After recently blowing past analyst expectations with its third-quarter results, Perrigo is feeling good enough to look toward some M&A, with its eye on the consumer health business that Germany’s Merck KGaA has put on the auction block.
That is at least what sources tell Reuters, which reports that Perrigo has put together a bid for the $4.7 billion unit just ahead of today’s deadline.
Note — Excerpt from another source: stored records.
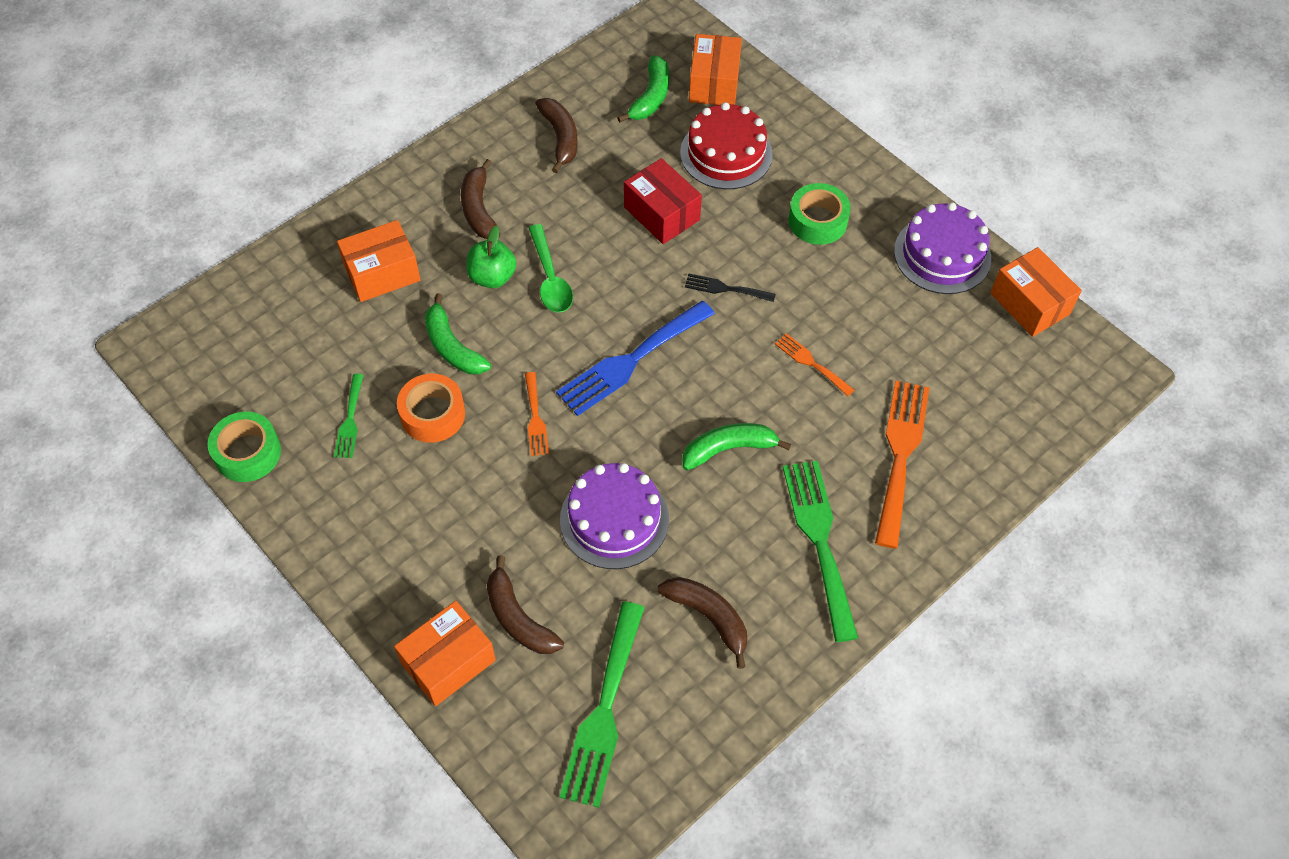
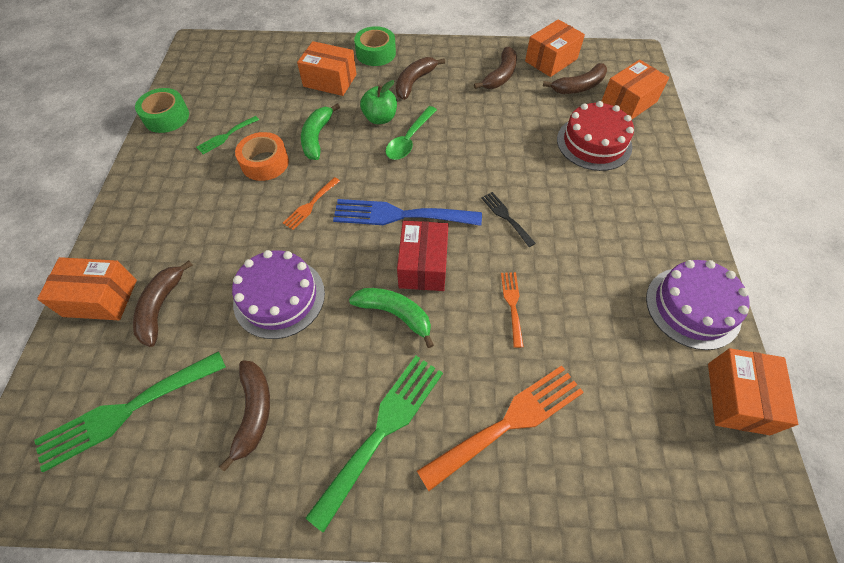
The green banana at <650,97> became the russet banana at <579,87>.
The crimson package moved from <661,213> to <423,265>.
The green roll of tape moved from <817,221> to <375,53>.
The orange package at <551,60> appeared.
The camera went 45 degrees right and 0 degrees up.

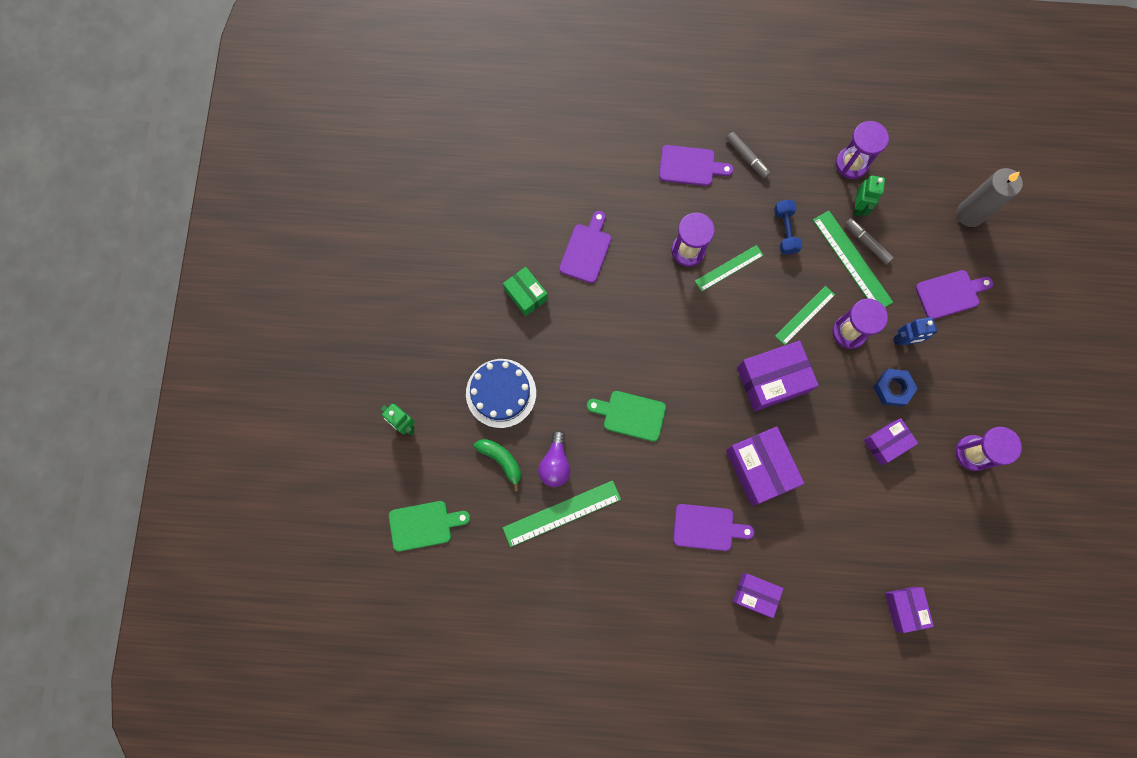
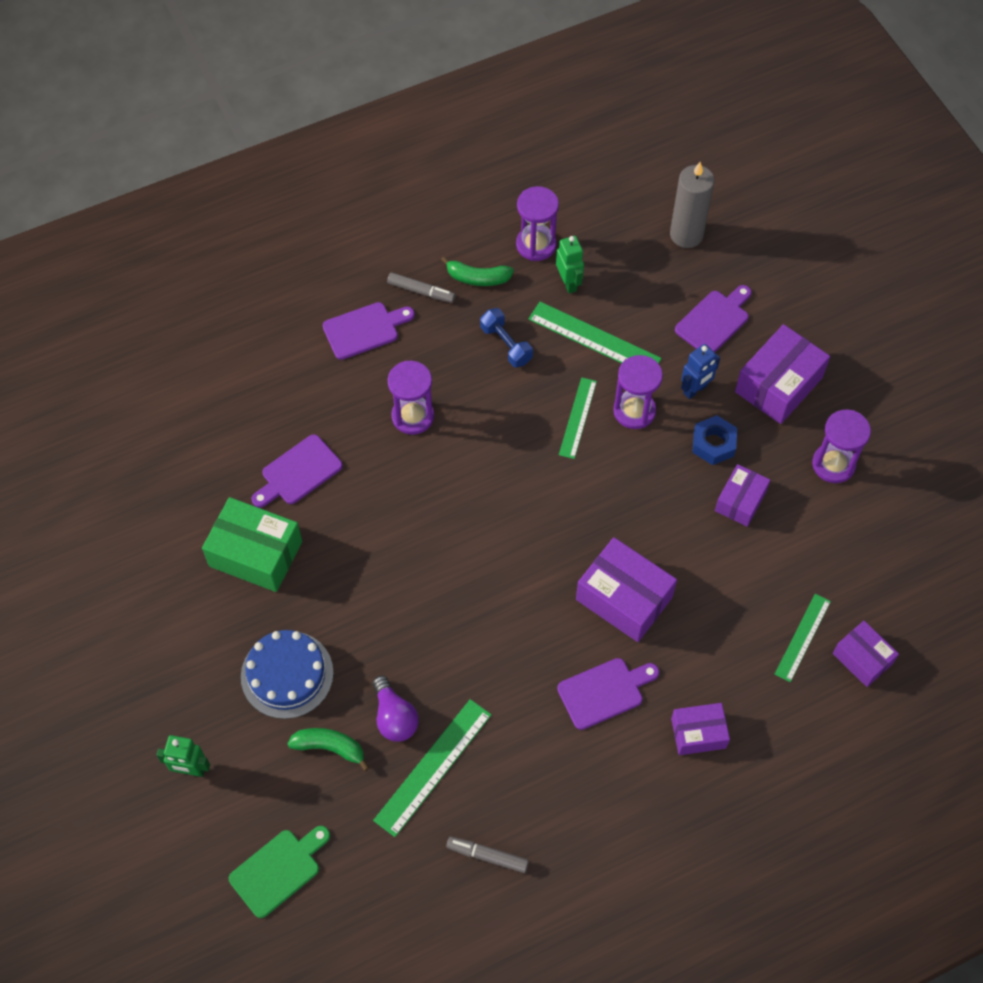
The purple cutting board at <586,250> turned 120 degrees counterclockwise.
The ash-grey marker pen moved from <867,243> to <487,856>.
The green measuring stick moved from <729,268> to <802,637>.
The green package at <526,294> changed to 1.64 times the size.
The purple package moved from <772,380> to <778,385>.
The green cutting board at <630,415> disappeared.
The green banana at <477,278> appeared.
The camera went 30 degrees left and 15 degrees down.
Both Perrigo and Merck declined to comment but the news service says Perrigo figures Merck’s vitamins and supplements offerings, and its strength in emerging markets, work well with its own portfolio of generic and over-the-counter drugs, although other bigger players are also interested.
Perrigo CEO John Hendrickson, under pressure from activist hedge fund Starboard Value, has been cutting and trimming to get the company back on track after its share price fell off the cliff a couple of years ago when former CEO Joseph Papa turned down a buyout from Mylan. Perrigo cut 750 jobs earlier this year and has sold off its API business.
Those and other moves have paid off for the Allegan, Michigan-based company. Its generic sales results in the second quarter were better than most rivals', and it completely surprised analysts in the third quarter with earnings that allowed the company to raise its 2017 guidance. Its reported revenue of $1.22 billion, solidly above forecasts of $1.17 billion.
Those results aside, Perrigo will face some competition for the Merck unit, which had about $4.7 billion in sales last year. Merck had reportedly turned first to Nestle about a deal before deciding on an auction, Reuters reports. The packaged goods player is looking for a new direction to boost lagging sales.
Also, German generics maker Stada, which was recently bought out by private investors Bain and Cinven, is reported to be in the bidding, although it is a much smaller player than Perrigo.
The sale by Merck comes even as Pfizer also is looking to unload its much larger consumer health operations, a business that some believe could draw bids north of $20 billion. Merck has waved off any suggestion that poses a problem for its own deal, pointing out the two operations have very different portfolios that sell mostly in different markets and will draw a different level of bidder.